>>>>

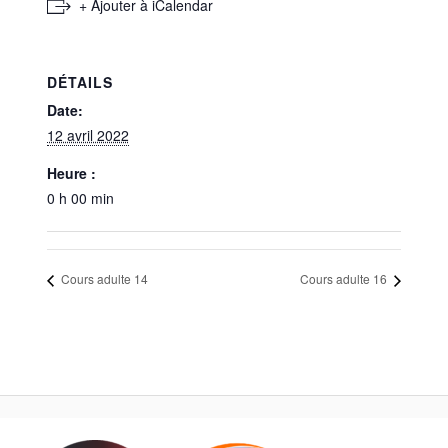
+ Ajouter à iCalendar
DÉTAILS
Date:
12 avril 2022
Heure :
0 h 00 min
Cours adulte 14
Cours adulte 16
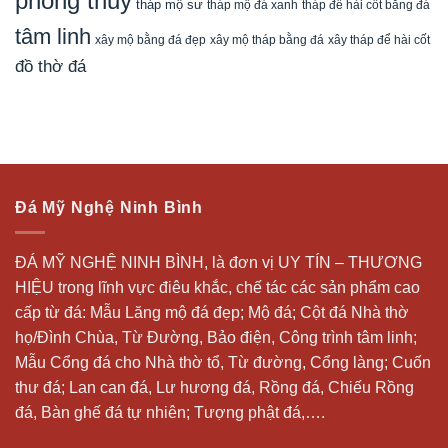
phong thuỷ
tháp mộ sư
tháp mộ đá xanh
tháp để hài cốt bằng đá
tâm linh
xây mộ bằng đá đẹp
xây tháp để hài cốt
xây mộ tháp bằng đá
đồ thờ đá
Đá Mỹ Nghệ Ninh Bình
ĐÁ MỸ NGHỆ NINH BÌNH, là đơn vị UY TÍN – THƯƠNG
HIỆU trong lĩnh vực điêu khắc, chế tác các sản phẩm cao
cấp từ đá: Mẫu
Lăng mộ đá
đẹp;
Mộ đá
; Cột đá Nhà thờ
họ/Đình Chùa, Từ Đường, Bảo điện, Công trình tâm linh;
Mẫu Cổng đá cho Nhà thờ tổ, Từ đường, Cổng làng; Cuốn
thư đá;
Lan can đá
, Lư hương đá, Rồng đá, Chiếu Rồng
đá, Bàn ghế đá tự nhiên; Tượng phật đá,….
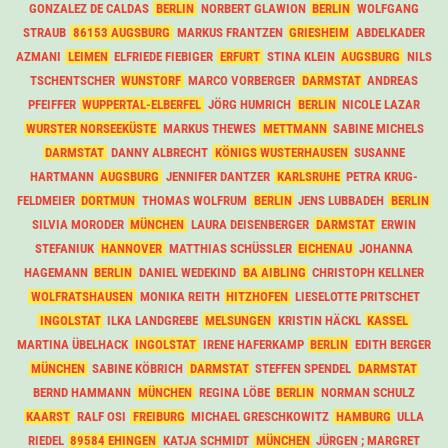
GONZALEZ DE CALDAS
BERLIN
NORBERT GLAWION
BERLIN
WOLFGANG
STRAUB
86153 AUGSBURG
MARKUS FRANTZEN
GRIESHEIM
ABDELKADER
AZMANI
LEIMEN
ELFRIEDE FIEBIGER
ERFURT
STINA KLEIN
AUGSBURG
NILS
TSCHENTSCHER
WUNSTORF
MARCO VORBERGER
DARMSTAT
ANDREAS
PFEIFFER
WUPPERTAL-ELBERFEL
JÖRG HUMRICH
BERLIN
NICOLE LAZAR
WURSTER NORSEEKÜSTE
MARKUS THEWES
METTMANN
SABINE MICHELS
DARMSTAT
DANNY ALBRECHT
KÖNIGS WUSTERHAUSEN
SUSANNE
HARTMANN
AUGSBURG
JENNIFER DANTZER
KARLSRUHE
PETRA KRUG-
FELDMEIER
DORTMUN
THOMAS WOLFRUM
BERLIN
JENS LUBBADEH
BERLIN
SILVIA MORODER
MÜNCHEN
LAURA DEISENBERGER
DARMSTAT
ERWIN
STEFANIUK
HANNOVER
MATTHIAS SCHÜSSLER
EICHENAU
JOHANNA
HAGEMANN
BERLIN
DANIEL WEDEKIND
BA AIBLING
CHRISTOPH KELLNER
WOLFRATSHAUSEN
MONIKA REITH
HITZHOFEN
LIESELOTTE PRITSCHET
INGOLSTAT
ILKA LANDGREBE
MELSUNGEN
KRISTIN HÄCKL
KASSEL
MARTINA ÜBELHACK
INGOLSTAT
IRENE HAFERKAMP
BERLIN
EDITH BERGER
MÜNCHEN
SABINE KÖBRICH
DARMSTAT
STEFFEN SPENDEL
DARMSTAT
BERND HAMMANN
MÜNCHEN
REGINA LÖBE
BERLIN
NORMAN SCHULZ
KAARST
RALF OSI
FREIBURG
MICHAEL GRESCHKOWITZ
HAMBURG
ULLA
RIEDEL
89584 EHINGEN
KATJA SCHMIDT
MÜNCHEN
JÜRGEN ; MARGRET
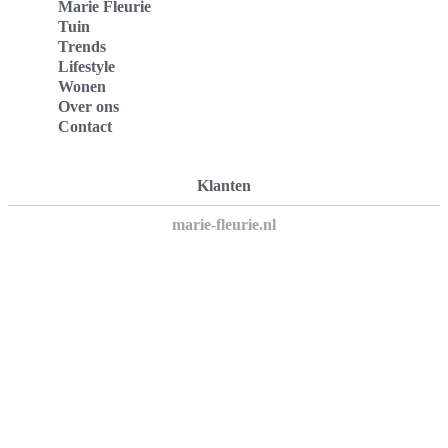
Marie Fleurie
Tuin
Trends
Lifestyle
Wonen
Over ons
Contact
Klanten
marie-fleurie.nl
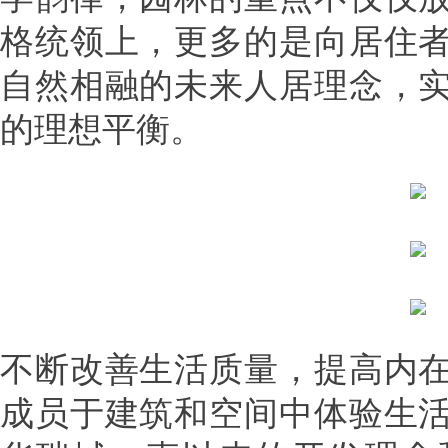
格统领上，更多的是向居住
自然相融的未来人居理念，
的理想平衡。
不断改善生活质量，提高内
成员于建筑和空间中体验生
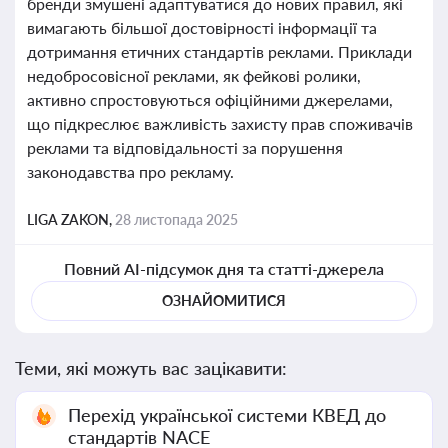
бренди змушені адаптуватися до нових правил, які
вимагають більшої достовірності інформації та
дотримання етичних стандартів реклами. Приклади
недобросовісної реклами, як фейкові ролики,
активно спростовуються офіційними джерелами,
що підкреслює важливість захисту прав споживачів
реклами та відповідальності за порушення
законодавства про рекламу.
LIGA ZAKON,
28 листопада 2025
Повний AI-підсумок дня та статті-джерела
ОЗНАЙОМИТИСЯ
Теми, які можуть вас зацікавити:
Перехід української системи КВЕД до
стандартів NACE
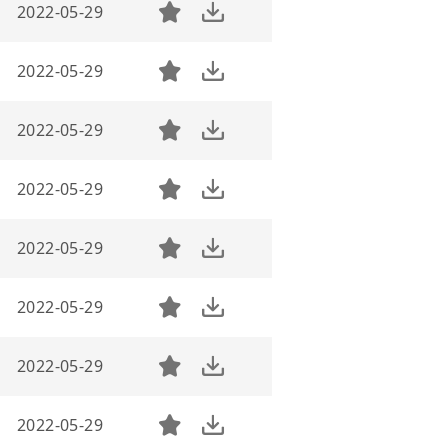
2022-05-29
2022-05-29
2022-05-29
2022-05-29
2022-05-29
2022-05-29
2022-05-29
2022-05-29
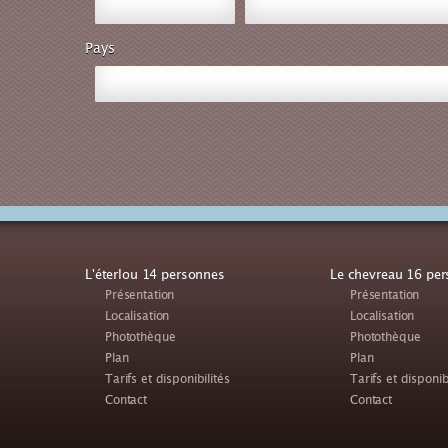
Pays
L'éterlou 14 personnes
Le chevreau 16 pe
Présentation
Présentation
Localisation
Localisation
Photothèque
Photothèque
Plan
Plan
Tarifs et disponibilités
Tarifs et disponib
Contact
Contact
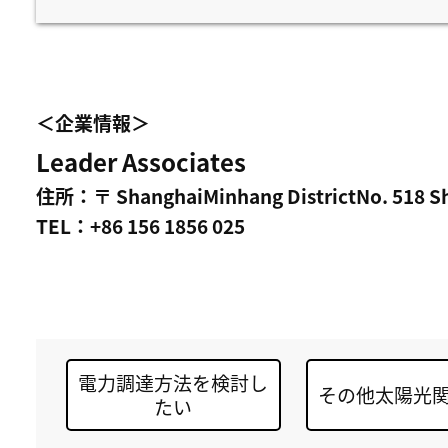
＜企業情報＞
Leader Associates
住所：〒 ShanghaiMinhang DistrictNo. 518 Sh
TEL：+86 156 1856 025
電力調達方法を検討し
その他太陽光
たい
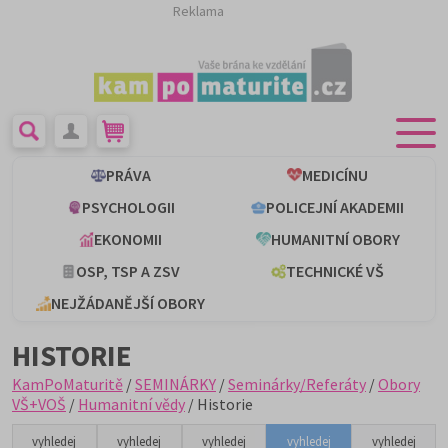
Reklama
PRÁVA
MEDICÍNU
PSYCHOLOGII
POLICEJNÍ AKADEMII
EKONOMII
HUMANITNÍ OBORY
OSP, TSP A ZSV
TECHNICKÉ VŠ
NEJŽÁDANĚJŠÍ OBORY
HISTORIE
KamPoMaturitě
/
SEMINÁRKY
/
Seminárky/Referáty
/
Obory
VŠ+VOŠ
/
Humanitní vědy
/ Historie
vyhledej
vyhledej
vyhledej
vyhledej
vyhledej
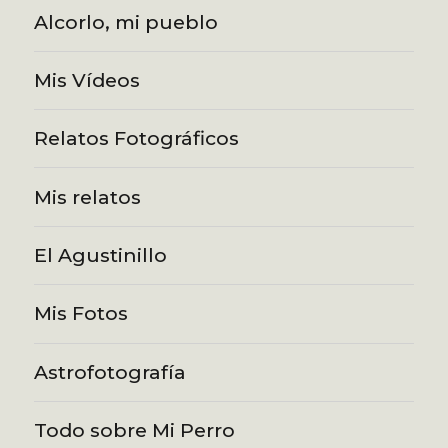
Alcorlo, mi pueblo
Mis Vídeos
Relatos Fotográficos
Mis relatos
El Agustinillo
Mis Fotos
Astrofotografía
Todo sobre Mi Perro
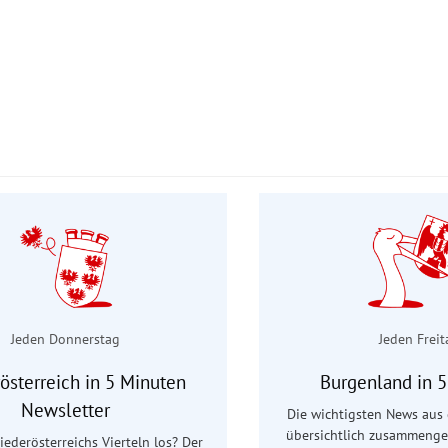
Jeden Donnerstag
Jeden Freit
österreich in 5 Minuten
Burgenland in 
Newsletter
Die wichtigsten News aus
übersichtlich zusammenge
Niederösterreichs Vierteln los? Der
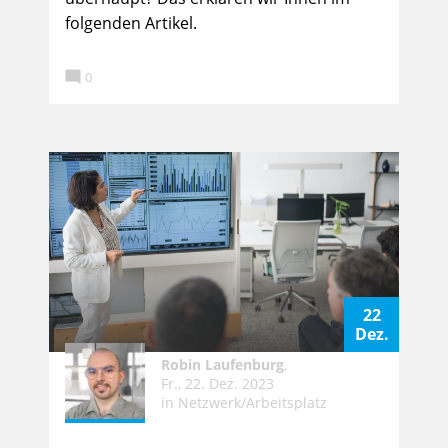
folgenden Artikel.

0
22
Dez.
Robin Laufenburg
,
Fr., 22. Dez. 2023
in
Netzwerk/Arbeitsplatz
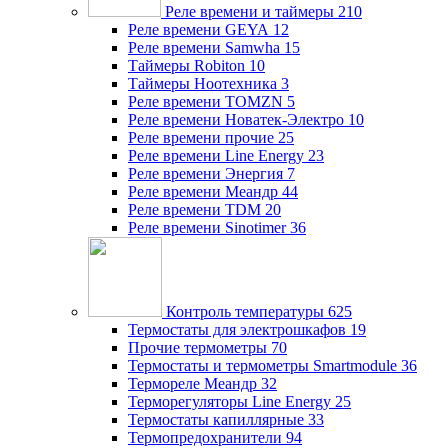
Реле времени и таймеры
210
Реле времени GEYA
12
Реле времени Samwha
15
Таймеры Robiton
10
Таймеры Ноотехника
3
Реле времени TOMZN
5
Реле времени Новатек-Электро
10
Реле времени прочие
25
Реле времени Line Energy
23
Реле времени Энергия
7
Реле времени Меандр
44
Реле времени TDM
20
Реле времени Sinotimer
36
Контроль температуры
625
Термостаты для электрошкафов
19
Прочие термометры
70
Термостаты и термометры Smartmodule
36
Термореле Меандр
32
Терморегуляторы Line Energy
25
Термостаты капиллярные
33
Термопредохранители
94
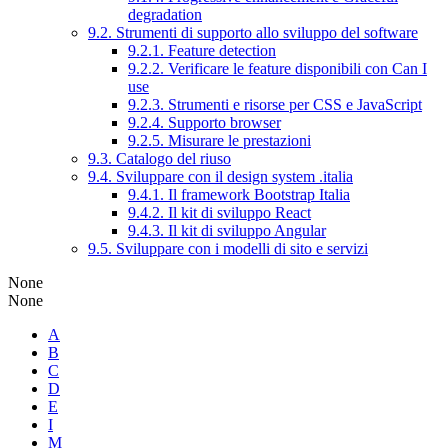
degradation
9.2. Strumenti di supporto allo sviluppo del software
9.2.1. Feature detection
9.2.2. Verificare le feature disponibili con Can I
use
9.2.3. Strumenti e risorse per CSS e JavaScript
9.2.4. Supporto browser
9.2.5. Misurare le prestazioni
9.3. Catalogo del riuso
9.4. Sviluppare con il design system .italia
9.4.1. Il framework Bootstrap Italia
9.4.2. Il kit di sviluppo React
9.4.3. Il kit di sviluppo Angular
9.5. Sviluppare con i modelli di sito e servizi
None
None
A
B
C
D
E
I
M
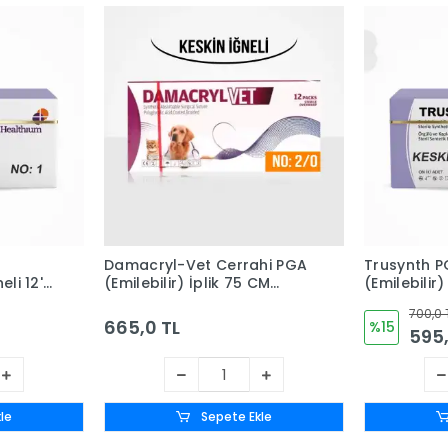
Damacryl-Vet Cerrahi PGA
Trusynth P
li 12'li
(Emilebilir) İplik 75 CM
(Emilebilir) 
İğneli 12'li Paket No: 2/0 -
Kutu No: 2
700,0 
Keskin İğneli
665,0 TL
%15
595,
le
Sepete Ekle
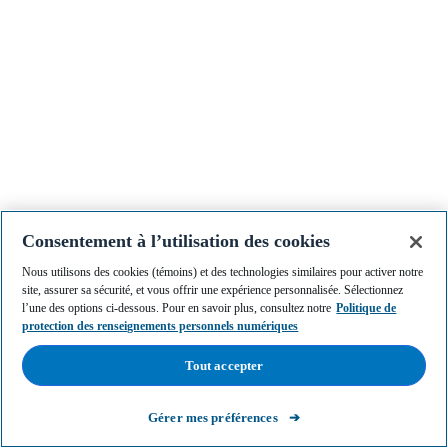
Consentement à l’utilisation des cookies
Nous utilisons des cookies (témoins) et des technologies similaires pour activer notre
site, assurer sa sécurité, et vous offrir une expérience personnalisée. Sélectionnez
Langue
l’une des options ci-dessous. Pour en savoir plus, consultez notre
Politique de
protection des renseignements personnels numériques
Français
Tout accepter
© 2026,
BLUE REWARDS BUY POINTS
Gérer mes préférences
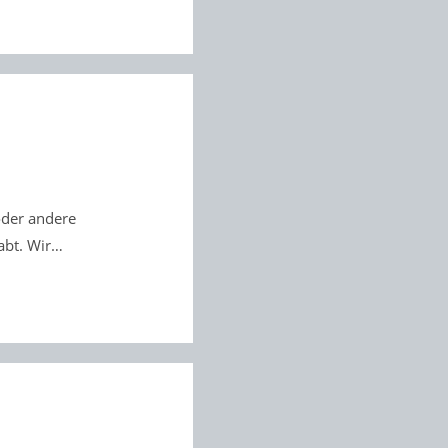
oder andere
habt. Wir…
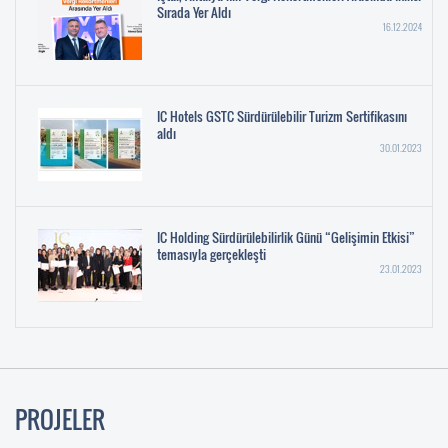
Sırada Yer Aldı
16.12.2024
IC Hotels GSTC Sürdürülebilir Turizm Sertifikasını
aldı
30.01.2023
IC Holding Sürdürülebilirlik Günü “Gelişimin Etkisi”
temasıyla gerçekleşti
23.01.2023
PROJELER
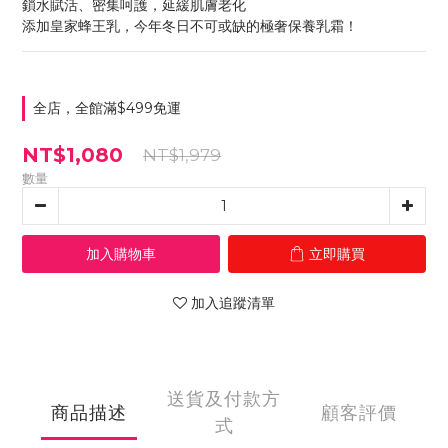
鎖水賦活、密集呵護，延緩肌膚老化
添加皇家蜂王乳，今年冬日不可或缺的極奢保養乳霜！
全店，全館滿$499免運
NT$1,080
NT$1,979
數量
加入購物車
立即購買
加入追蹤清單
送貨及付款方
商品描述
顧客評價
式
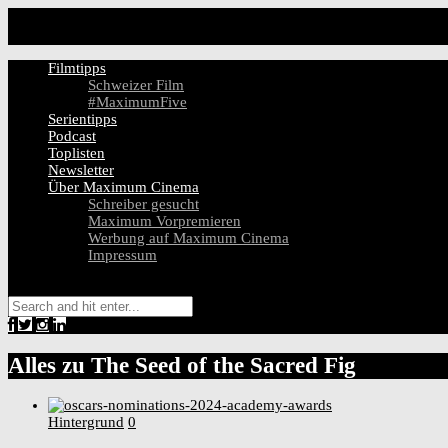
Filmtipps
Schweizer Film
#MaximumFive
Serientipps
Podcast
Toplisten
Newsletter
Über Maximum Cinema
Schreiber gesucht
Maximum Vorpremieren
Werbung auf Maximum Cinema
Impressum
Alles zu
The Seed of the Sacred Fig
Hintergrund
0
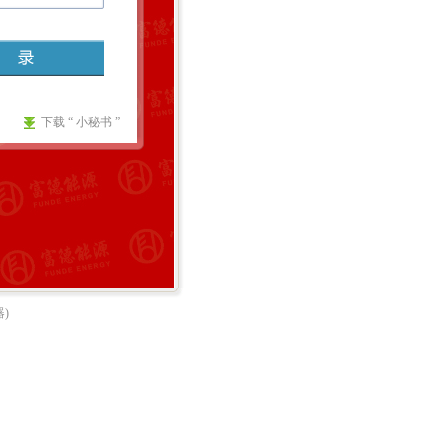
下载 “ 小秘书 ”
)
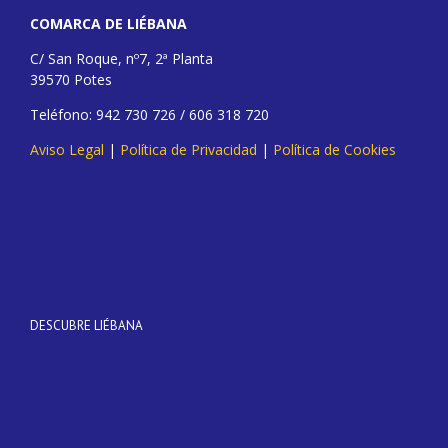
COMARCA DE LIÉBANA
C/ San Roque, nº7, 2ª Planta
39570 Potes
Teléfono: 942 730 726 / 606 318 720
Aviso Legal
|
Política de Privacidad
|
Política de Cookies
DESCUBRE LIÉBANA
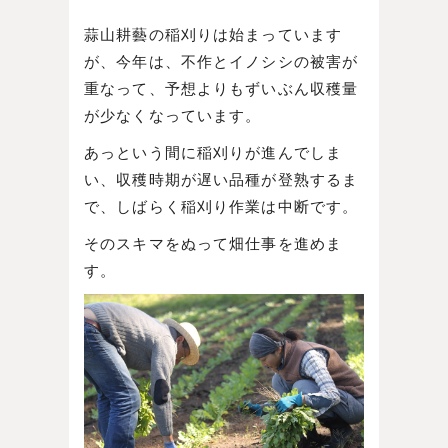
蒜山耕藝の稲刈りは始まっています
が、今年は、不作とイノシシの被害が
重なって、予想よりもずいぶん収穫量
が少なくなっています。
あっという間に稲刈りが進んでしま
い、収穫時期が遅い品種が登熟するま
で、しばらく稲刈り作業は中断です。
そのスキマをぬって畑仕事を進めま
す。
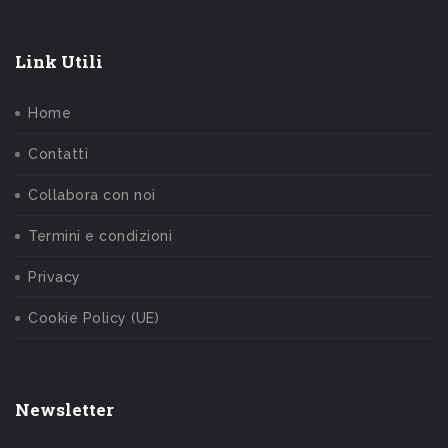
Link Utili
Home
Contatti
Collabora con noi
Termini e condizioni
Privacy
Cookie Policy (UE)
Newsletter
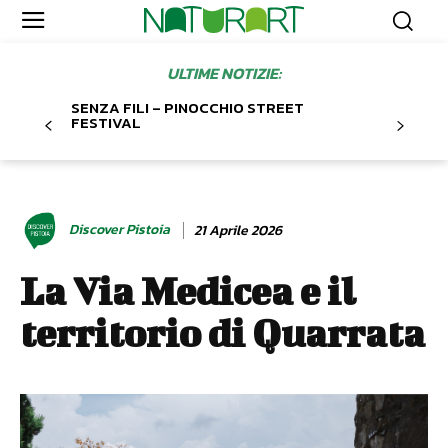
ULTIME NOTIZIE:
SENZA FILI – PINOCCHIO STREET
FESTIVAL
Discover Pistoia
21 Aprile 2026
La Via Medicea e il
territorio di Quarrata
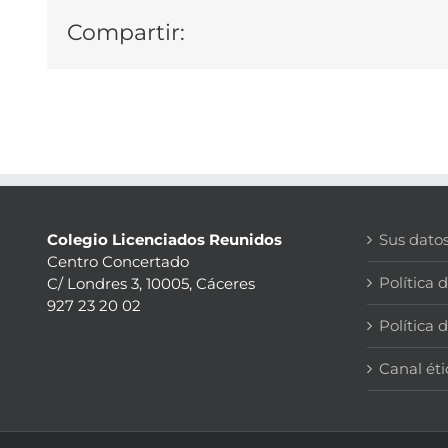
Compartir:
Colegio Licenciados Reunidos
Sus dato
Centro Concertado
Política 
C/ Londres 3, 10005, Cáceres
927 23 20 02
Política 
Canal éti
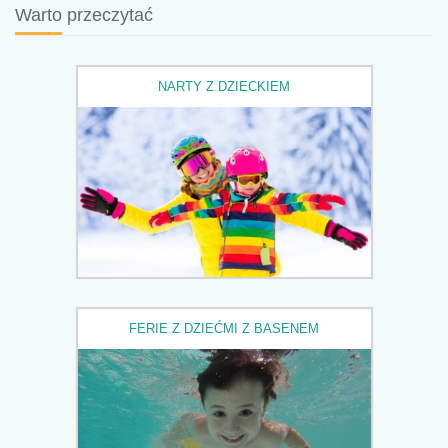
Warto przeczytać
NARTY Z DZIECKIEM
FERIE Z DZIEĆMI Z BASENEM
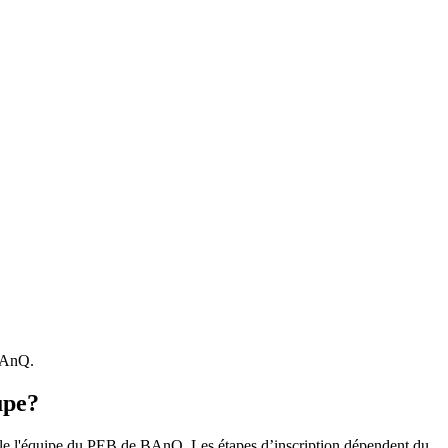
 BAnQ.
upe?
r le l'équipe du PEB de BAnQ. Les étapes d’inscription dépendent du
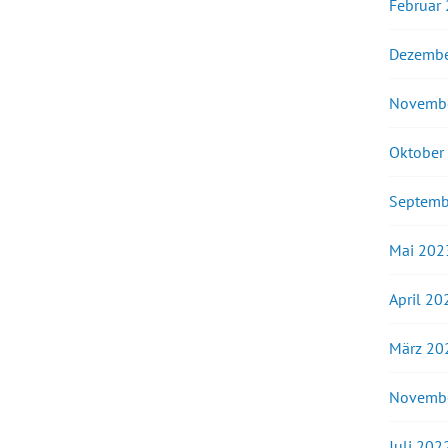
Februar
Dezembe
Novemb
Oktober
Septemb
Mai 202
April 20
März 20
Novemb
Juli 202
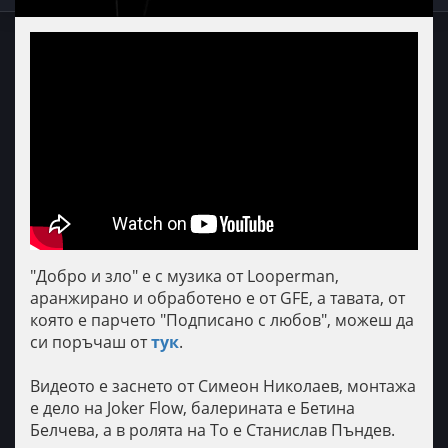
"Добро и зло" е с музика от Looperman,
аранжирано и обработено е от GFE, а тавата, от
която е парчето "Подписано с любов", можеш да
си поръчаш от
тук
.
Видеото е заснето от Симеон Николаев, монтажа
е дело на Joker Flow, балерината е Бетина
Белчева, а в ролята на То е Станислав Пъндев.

<<<<

Your answer should be one number: how many lines above include the word "notre".

**WRITTEN ANSWER:**
2